I place a water pan on my reverse flow plate under my Butts/picnics.
I'll monitor the evaporation and let most of the water cook off, the end result is awesome drippings to make a finishing sauce.
On a side note it helps keep the pit clean, but that's not the reason I use water pans.


----------



## SmokinAl (Jul 14, 2017)

I put a water pan in my RF on the grate next to the firebox.

It keeps the temp even across the smoker.

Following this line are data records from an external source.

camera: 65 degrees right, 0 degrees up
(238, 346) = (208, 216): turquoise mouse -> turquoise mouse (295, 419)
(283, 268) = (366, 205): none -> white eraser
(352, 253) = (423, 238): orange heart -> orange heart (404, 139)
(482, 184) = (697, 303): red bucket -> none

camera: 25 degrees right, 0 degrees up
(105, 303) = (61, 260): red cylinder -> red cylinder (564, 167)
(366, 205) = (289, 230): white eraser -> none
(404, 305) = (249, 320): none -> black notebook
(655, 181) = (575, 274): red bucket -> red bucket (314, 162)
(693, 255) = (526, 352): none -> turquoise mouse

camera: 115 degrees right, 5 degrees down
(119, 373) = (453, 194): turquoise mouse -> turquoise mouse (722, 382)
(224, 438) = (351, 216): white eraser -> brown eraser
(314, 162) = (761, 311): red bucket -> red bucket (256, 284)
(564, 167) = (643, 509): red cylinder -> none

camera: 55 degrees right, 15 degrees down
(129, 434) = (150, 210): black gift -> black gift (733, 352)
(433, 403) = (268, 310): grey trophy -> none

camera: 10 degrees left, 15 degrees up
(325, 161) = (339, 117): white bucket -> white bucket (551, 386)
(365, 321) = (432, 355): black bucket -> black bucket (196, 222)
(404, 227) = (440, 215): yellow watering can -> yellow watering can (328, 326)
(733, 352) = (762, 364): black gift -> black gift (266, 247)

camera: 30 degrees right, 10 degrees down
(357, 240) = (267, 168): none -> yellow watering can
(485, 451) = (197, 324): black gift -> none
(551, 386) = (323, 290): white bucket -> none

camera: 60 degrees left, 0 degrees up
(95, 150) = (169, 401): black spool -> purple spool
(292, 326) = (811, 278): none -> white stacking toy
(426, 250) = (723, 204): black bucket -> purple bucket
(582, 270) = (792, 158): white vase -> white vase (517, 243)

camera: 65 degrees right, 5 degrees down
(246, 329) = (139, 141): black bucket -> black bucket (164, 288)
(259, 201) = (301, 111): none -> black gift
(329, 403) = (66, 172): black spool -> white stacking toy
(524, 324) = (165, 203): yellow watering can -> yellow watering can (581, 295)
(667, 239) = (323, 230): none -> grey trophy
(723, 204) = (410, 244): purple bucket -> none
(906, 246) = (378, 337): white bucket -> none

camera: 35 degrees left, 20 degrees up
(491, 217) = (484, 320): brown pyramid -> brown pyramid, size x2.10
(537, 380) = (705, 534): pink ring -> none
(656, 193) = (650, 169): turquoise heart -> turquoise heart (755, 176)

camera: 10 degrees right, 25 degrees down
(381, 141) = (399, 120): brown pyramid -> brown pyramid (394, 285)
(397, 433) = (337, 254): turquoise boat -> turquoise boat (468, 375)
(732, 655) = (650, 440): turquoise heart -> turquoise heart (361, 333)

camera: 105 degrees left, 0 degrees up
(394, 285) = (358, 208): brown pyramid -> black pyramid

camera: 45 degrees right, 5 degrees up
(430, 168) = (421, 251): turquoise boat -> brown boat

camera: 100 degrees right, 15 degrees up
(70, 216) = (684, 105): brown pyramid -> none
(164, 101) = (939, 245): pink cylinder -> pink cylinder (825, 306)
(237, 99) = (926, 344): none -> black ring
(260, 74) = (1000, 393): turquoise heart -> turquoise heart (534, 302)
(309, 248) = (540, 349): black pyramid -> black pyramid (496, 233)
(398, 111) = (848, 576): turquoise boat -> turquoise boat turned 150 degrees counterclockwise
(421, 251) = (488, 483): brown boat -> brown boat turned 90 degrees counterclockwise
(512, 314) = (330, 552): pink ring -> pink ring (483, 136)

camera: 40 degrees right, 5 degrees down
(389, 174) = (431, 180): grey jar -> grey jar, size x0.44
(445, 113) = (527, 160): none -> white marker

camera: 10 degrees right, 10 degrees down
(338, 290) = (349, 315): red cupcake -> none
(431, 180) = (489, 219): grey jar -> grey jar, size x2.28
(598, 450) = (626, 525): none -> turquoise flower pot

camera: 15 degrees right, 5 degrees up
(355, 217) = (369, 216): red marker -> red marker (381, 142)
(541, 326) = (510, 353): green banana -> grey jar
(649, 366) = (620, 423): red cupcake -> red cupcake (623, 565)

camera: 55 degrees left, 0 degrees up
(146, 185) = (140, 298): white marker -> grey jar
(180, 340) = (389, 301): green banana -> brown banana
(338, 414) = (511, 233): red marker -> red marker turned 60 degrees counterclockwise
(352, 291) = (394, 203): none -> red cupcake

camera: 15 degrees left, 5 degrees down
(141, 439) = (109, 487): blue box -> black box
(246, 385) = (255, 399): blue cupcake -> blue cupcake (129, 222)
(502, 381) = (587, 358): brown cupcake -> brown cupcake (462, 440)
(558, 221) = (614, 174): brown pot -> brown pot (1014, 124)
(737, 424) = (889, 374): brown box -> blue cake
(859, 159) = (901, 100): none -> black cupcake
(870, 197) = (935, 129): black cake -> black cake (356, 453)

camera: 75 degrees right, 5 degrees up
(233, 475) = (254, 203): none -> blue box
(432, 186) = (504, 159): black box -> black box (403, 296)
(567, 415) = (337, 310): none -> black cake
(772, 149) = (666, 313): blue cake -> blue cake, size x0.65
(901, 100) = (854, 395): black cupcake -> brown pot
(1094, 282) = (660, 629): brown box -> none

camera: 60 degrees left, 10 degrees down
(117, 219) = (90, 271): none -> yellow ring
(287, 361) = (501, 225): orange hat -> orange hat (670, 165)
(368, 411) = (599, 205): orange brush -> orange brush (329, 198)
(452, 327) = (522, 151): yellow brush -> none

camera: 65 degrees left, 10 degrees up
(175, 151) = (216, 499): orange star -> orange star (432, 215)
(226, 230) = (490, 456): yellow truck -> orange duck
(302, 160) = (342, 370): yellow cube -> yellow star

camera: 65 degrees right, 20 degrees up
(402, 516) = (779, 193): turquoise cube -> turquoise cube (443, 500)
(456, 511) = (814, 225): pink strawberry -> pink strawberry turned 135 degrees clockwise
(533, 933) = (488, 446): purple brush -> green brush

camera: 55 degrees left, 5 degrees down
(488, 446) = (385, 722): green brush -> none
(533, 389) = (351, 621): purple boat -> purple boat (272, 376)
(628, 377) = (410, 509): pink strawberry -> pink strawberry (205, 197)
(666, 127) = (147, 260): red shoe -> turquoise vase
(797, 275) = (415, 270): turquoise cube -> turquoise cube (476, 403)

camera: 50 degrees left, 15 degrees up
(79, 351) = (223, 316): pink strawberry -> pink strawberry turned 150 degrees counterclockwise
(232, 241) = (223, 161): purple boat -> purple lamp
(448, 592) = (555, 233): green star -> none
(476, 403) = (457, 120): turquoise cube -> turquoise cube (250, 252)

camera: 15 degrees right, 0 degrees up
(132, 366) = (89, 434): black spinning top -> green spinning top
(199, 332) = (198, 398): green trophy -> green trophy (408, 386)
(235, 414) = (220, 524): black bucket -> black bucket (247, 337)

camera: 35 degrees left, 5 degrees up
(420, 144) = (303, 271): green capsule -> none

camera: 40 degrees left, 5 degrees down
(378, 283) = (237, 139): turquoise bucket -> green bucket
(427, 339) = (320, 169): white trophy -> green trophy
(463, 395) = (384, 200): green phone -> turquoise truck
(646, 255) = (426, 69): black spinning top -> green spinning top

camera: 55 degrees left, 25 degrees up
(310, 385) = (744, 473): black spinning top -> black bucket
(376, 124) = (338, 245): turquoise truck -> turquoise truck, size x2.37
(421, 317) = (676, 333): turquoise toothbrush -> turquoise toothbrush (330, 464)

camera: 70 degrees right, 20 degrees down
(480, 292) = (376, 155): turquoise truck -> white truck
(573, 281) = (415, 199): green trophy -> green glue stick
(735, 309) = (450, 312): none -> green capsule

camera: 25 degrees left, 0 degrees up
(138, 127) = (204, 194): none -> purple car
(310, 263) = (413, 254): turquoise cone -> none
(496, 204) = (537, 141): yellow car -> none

Never have a problem with creosote.

Al


----------



## jokensmoken (Jul 14, 2017)

The water pan has a dual purpose.  It serves as a heat sink to regulate temps and acts as a heat shield on vertical smokers like a WSM or other smokers where the heat source is directly under the meat.
Adding moisture to the cook chamber really isn't necessary so sand, lava rock or even ceramic briquettes are often used in place of water...anything with reasonable mass that fits and will withstand and hold heat.
On my Okie Joe stick burner my heat sink is in the cook chamber. I use red clay building bricks wrapped in foil set on my tuning plates under the grate...I use four...
One right near the fire box one in the center and two near the far end (the cooler end) ...my temps recover much quicker now when someone inevitably "peeks".
If you've got a higher end offset, one built out of heavier steel or have or have added heavier steel tuning plates the added heat sink becomes less necessary...the smoker and tuning plates become their own heat sink.

Walt.


----------



## banderson7474 (Jun 26, 2018)

I've never used a water pan in my OK Joe, I have used a pan to collect juices from pork butts though....that is angel nectar!!


----------



## SmokinLogs (Jul 3, 2018)

Ive always been taught and have seen myself that using a water pan will help keep the surface of the meat moist which helps it to absorb more delicious smoke. To me, that is one of the most important things to smoking meat; good smoke penetration, plus it serves its purpose as a drip pan and a heat shield. I don’t see how it could be a bad thing. I’ve never had any issues with creosote. It’s an inexpensive mod as well. You can pick up some cheap aluminum foil pans or a cake pan. Whatever fits best in your pit. I put mine right on top of my reverse flow plate, and usually right under my meat. Hope this helps!
-KEEP ON SMOKIN’


----------